The example in that forum post syncs things from within the hard coded last 24 hours but that seems not smart since I would actually want a non-idempotent system to sync all rows starting from the last synced row. So that no rows would ever be missed. So I feel like the example in that post is a bit unfair.
My main question though is about the long-term aspects of using dbt which is that as my dataset grows larger and larger over time, I’ll end up having millions of rows, and so I would expect my dbt runs to get slower over time right?
Instead, if dbt only processed all new rows then it wouldn’t get slower over time.
How do you think about this trade-off? Is it okay because we expect the processing time to only increase sub-linearly with respect to how fast the number of rows increases, since sql transformations are efficient?

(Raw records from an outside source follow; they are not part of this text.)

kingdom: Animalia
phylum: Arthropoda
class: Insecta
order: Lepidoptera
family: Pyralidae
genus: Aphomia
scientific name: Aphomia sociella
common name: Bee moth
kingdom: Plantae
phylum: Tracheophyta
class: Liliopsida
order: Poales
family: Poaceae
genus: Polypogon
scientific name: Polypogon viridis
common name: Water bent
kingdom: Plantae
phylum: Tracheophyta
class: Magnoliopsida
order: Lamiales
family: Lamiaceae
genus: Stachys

The hard thing is that data transformation logic changes pretty regularly. At least, in all the projects that I’ve ever worked on. And that combined with a team working on the code, and all the other things that can be forgotten and go wrong - just simpler to say “every time we process the data we redo it all every time. That way we can be sure that there are no lingering issues with state or somebody forgetting to redo/purge something that changed.”
Now, can you get large sets of data that make it difficult to reprocess every thing every time? Yes, absolutely. On Snowflake, BigQuery, or similar systems, I would say millions of rows are small, but if you get into the billions and need to reprocess your data every hour or even every day it can be a little expensive. In those cases I’ve tended to use incremental models, which do then introduce some notion of state if schema or transformation logic change. Then what I’ve usually done is do a once a week --full-refresh which rebuilds the incremental models from scratch so even if we forget to redo something during the regular scheduled runs, the --full-refresh catches it.
In short - I absolutely think that idempotency is still worth it in the long run, even balanced against increased processing costs. Every data warehousing project that I worked on in the past that wasn’t using an idempotent approach gradually built up a huge amount of technical debt in dealing with all of these potential failure modes, and the team had to spend a lot of time working around them, troubleshooting them, or in some cases, having incorrect or silent errors/bugs in the processing of the data because of missing them. Yes there are some compromises or workarounds required at large data volumes in dbt (like incremental models or maybe materialized views in some cases which have to be manually maintained separately.)
This is possible if you take advantage of the {{ this }} variable, as described here. In short, as long as you have a reliable high-water mark in your table, you can do something like where src.id > (select max(id) from {{ this }})
instead of a hard-coded window.
On the limits of incrementality is another good post as a chaser to your original link. And as @josh says, occasionally doing a --full-refresh is a way to clean up if you have very late arriving facts that you care about.
The hard thing is that data transformation logic changes pretty regularly.
What if in some cases you want values to only have been processed once and then keep them fixed?
Would you suggest using dbt snapshots to keep track of how rows in a model have changed over time?
Yes, snapshots are a great way to keep track of data where it’s very important that it never change again (e.g. numbers that are given in a board report etc).
In that case, you’re trading off flexibility for reliability. If you know that’s the right decision for your context, you’re OK!